__Source information__:

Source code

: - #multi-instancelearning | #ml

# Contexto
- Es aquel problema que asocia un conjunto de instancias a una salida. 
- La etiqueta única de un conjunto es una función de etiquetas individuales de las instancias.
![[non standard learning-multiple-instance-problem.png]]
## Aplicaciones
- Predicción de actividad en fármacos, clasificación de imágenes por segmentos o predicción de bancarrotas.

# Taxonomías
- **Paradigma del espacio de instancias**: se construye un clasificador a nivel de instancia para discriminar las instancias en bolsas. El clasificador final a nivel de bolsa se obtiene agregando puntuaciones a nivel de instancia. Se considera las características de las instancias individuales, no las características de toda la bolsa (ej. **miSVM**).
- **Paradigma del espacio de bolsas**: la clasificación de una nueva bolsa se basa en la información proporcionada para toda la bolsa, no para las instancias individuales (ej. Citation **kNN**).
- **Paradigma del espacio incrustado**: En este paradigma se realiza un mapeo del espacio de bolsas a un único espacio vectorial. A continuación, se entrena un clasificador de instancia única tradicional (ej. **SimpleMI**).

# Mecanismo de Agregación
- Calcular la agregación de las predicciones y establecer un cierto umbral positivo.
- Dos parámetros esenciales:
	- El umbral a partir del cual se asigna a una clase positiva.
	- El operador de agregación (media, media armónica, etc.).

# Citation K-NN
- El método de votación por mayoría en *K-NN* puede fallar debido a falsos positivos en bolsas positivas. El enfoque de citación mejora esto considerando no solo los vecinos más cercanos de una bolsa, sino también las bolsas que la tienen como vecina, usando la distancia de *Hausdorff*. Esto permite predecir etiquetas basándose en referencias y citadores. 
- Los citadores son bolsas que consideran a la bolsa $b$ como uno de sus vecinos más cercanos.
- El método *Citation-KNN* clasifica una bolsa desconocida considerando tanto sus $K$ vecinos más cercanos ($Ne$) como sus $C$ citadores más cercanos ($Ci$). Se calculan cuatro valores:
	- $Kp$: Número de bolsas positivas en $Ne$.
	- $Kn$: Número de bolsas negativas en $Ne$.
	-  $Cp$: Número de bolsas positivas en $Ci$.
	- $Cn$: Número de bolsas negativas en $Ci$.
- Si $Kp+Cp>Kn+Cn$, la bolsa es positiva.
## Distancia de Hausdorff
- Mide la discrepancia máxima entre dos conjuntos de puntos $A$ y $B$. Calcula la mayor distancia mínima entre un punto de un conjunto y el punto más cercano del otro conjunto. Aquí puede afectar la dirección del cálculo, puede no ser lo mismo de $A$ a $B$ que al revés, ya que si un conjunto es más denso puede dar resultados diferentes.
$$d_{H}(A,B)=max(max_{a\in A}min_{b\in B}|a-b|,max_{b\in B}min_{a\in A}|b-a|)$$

__Requirement__: The expected result is a copy of each line in the records where "umbral" appears.

__Response to the task__:
- Calcular la agregación de las predicciones y establecer un cierto umbral positivo.
	- El umbral a partir del cual se asigna a una clase positiva.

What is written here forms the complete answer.